REPUBLIKA.CO.ID, JAKARTA – Zakat merupakan pondasi sosial yang paling menonjol dalam rukun-rukun Islam. Zakat merupakan bagian dari ibadah dan hak harta, tugas sosial, dan kewajiban sosial yang bernuansa ibadah.
Jamal Muhammad Az Zaki dalam buku Sehat dengan Ibadah menjelaskan bahwa secara bahasa, makna zakat sendiri berasal dari kata az-zakah yang berarti an-numuw dan az-ziyadah (tumbuh dan bertambah).

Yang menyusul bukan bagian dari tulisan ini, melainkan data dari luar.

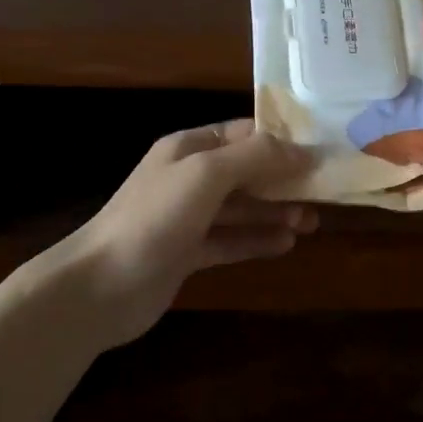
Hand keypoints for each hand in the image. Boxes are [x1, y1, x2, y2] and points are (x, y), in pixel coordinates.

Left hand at [63, 120, 318, 343]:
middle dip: (283, 180)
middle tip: (323, 193)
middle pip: (246, 172)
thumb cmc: (154, 218)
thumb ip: (254, 158)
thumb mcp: (206, 175)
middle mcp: (189, 178)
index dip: (281, 142)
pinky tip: (286, 245)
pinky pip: (230, 241)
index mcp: (189, 148)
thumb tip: (301, 150)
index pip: (243, 134)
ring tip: (311, 222)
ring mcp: (187, 217)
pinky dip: (257, 241)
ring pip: (241, 208)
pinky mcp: (187, 254)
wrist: (99, 287)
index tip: (319, 154)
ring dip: (275, 212)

Dimaksudkan pula sebagai pujian dan kebaikan. Hal ini sebagaimana firman Allah dalam Alquran Surat An Najm ayat 32:
فَلَا تُزَكُّوا أَنْفُسَكُمْ “Falaa tuzakkuu anfusakum.” Atinya: “Maka janganlah kamu menganggap dirimu suci.”
Jika dikatakan ‘zaka al-qadhi as-syuhud’ apabila hakim menjelaskan peningkatan kebaikan-kebaikan mereka. Pengertian ini tercermin dalam firman Allah SWT:
خُذْ مِنْ أَمْوَالِهِمْ صَدَقَةً تُطَهِّرُهُمْ وَتُزَكِّيهِمْ بِهَا “Khudz min amwaalihim shadaqatan tuthahirruhum wa tuzakkihim biha.”
Yang artinya, “Ambillah zakat dari harta mereka, guna membersihkan dan menyucikan mereka.”
Zakat menurut syariat adalah sebagian harta yang ditentukan dan wajib dibayarkan orang yang memiliki nisab (batas minimal kewajiban mengeluarkan zakat) dengan niat untuk didistribusikan pada golongan-golongan tertentu.
Para ahli fiqih menyebutnya dengan kata kerja al-ita, maksudnya adalah menunaikan kewajiban pada harta. Dinisbatkan pula pada sebagian harta dalam jumlah tertentu yang diwajibkan Allah untuk diserahkan kepada kaum fakir yang berhak mendapatkannya.